= YOUR TASKS =
1. In the text on qualitative risk analysis, which NIST document uses confidentiality, integrity, and availability as categories of loss?
2. Write the next part of the text on qualitative risk analysis, picking up after its final sentence.

Purely quantitative risk assessment is hard to achieve because some items are difficult to tag to fixed dollar amounts. Absolute qualitative risk analysis is possible because it ranks the seriousness of threats and sensitivity of assets into grades or classes, such as low, medium, and high. Typically this analysis is done for Intangible assets such as Reputation associated for Enterprise.
Typically it is measured or determined with the below techniques.
- Delphi technique
- Focus groups
- One on One meetings
An example of this can be seen in NIST 800-26, a document that uses confidentiality, integrity, and availability as categories of loss and then ranks each loss based on a scale of low, medium, and high. The ranking is purely subjective (Which is one of the cons of using a qualitative approach) :
Let’s take the same example which we considered in Quantitative Risk analysis
Case Study: Datacenter
- How likely is Data Center gets flooded in the natural calamity of flooding?
- I would think of Low Likelihood.
- How bad is it if it happens?
- That really depends on a couple of things:
- How badly will it impact Confidentiality?
- How badly will it impact Integrity?
- How badly will it impact the Availability?
- Let’s say it is Likely and a Minor issue, that puts the loss of the High-Risk category.
- It is normal to move High and Extreme on to Quantitative risk analysis. If mitigation is implemented, we can maybe move the risk level to “Low” or “Medium”.
An Enterprise can opt one or multiple of the above methodology for Qualitative Risk Analysis. One of the popular mechanism that we shall be taking a look over is “Delphi” technique.
Delphi – It is an approach to conduct an anonymous survey to gather Truth Facts. e.g. If your company ask their employees to provide feedback on their respective manager & their responses can easily be seen by their managers as well; So imagine what will happen in this case? Will the company able to gather correct facts?

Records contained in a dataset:
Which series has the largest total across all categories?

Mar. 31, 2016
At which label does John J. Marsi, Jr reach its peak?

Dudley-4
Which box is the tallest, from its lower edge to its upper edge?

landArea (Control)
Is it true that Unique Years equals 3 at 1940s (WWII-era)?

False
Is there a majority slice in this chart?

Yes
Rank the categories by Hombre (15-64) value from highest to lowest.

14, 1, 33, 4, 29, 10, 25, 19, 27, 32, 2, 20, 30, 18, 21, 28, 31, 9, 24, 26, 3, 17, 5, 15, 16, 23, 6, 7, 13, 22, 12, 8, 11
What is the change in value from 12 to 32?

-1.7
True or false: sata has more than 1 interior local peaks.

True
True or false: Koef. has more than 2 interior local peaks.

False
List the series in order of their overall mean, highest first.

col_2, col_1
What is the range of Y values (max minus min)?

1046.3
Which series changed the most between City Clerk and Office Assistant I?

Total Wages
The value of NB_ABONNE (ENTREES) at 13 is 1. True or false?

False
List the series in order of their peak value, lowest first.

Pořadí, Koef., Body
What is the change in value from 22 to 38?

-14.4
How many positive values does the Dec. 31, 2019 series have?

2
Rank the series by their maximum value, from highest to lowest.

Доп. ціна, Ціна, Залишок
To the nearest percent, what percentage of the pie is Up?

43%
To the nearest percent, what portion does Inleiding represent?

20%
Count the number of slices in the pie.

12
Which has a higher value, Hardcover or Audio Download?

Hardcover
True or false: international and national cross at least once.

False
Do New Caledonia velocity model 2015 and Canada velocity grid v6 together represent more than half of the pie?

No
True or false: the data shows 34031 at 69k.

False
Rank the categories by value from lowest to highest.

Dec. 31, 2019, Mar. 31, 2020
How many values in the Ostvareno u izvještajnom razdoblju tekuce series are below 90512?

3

= RESPONSE LIST =
1. NIST 800-26

2.
Can the Company ensure that True inputs will be provided by the employee?
The ANSWER would be “NO” – Why? – The reason is “we all know”Let’s not discuss this over here 😛
Imagine another situation if the company perform an Anonymous survey – There is a High probability of getting realistic data about employee satisfaction.
Hence we need to categorise our Intangible assets into below-mentioned categories.
Next question comes “HOW” – To understand this please follow below case study.
Let’s take another example; Company XYZ is an e-commerce company & has a database consisting of its customer details. Let us assume knowingly or unknowingly we put this database on a publicly available Web server. In this case
our valuable asset = Customer list
Impact = High (Because its Company XYZ customers list which can lead to high potential losses if competitors are aware of your customer)
Probability/Likelihood = High (Because this database is Publicly exposed, so it has high chances of occurrence)
Hence “Customer list” will fall into “High Impact High Likelihood” bucket.